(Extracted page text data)

=-=-=-=-=

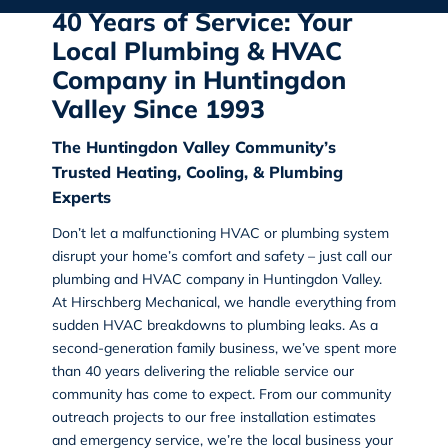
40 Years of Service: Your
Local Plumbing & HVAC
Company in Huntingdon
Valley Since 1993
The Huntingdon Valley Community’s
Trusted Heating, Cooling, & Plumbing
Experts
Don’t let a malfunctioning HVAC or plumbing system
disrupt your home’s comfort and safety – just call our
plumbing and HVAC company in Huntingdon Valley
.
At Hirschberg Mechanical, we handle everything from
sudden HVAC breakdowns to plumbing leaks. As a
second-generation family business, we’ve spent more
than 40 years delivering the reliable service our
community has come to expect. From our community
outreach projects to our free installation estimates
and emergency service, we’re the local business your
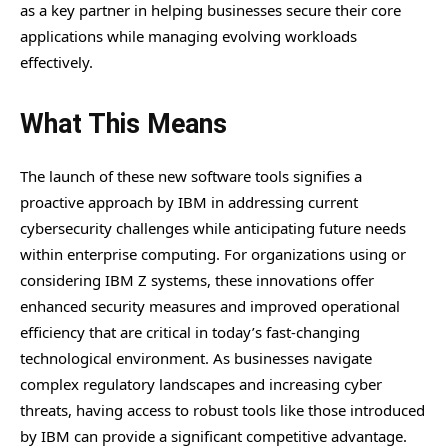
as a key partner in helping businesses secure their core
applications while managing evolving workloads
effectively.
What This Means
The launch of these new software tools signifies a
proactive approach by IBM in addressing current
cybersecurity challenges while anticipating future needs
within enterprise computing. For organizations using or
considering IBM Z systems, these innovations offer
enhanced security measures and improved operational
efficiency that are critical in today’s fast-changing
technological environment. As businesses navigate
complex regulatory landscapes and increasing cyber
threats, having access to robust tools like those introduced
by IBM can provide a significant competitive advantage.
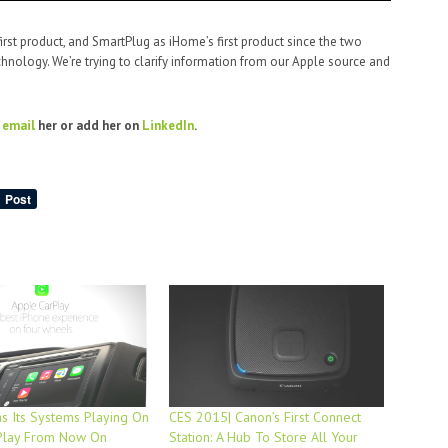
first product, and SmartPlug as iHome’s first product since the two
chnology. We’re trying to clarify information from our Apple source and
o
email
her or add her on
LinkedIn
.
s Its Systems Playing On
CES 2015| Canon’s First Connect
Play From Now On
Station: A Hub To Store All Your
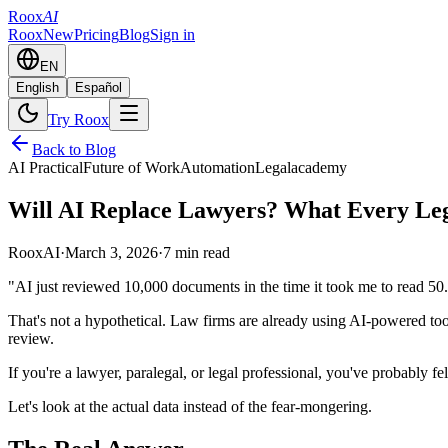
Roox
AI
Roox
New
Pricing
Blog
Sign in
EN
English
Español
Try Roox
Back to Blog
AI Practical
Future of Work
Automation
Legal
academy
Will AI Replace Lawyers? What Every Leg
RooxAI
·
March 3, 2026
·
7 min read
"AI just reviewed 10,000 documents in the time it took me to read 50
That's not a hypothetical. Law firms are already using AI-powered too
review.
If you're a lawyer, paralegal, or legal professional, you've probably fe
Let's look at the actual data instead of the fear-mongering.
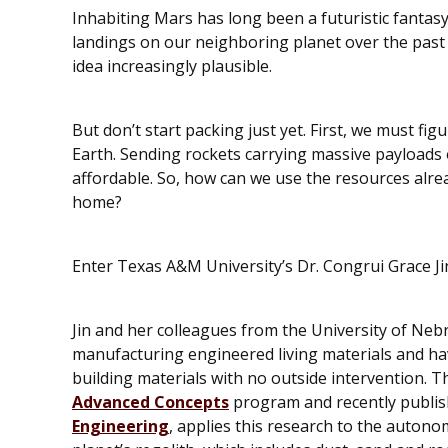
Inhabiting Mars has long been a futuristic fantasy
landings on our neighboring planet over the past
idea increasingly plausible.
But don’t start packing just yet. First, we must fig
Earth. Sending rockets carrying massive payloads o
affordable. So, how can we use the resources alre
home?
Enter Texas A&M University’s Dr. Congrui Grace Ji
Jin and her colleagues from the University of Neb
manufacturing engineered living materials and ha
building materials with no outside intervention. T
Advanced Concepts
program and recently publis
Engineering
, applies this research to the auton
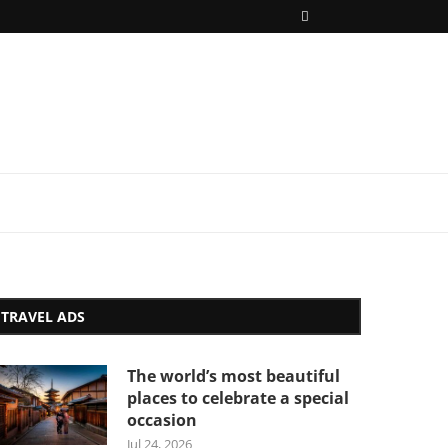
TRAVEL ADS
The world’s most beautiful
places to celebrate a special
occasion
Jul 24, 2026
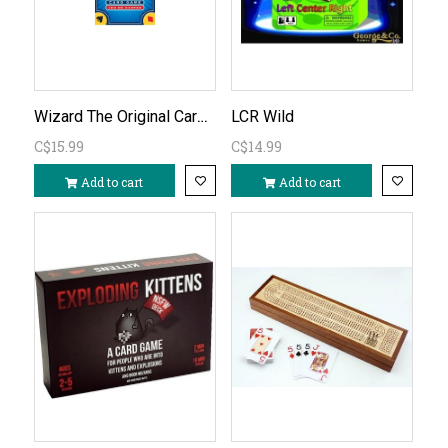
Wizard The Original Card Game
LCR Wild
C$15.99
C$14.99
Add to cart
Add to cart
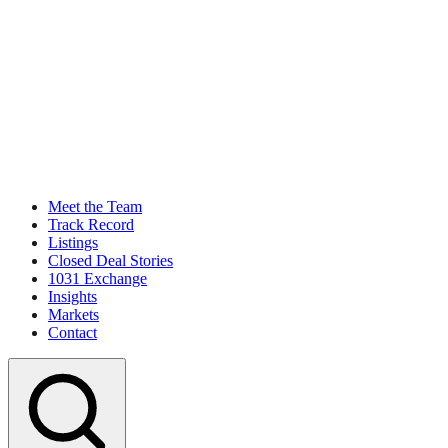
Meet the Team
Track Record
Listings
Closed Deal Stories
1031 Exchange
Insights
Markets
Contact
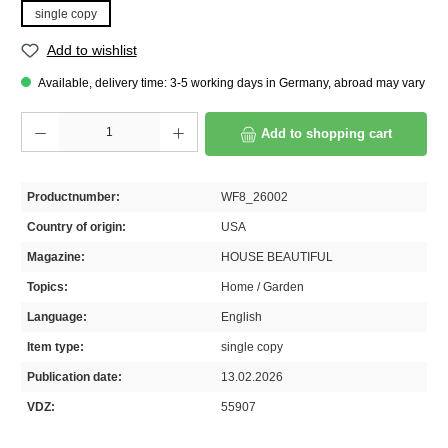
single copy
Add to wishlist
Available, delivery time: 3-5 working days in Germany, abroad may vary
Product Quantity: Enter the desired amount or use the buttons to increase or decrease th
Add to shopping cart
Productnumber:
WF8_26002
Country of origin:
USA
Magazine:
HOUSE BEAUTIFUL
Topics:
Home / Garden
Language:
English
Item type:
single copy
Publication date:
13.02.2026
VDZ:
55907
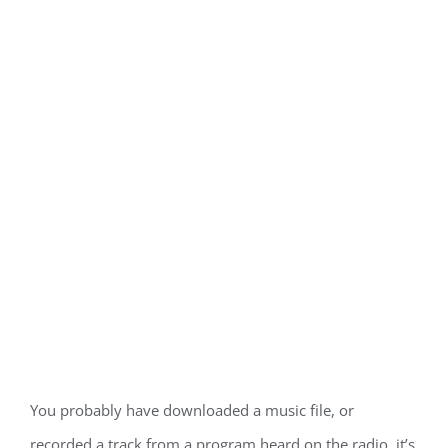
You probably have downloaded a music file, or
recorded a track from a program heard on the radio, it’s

=-=-=-=-=

#### Work instruction
Within the records above, count the lines that contain "businesses" and give only that number.

#### Task response
2